Collected material -
-- Opening Marker --

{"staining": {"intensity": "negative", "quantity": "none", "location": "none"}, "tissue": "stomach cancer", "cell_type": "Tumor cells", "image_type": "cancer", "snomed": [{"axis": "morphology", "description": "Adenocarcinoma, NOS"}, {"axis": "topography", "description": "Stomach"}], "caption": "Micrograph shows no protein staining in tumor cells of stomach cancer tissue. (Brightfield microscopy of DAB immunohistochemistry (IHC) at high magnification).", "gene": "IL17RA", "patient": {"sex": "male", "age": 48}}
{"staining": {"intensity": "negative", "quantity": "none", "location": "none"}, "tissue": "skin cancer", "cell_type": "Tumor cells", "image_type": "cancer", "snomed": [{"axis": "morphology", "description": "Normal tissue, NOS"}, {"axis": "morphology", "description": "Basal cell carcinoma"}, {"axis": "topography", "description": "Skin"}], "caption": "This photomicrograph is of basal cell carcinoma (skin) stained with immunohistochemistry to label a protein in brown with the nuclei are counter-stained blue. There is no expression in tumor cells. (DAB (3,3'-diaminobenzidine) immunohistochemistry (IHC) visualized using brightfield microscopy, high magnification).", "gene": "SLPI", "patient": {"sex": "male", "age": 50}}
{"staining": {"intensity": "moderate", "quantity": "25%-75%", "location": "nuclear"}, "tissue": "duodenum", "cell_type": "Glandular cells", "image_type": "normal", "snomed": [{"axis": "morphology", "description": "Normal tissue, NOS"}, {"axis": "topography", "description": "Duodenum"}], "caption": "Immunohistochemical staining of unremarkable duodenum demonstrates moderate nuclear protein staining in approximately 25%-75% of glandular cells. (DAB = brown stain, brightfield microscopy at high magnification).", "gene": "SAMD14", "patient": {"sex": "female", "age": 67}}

-- Closing Marker --

Work request - Return each line exactly, beginning at the start of the material above and ending at the line that includes "photomicrograph is of", with both of those kept.

Answer to this task -
{"staining": {"intensity": "negative", "quantity": "none", "location": "none"}, "tissue": "stomach cancer", "cell_type": "Tumor cells", "image_type": "cancer", "snomed": [{"axis": "morphology", "description": "Adenocarcinoma, NOS"}, {"axis": "topography", "description": "Stomach"}], "caption": "Micrograph shows no protein staining in tumor cells of stomach cancer tissue. (Brightfield microscopy of DAB immunohistochemistry (IHC) at high magnification).", "gene": "IL17RA", "patient": {"sex": "male", "age": 48}}
{"staining": {"intensity": "negative", "quantity": "none", "location": "none"}, "tissue": "skin cancer", "cell_type": "Tumor cells", "image_type": "cancer", "snomed": [{"axis": "morphology", "description": "Normal tissue, NOS"}, {"axis": "morphology", "description": "Basal cell carcinoma"}, {"axis": "topography", "description": "Skin"}], "caption": "This photomicrograph is of basal cell carcinoma (skin) stained with immunohistochemistry to label a protein in brown with the nuclei are counter-stained blue. There is no expression in tumor cells. (DAB (3,3'-diaminobenzidine) immunohistochemistry (IHC) visualized using brightfield microscopy, high magnification).", "gene": "SLPI", "patient": {"sex": "male", "age": 50}}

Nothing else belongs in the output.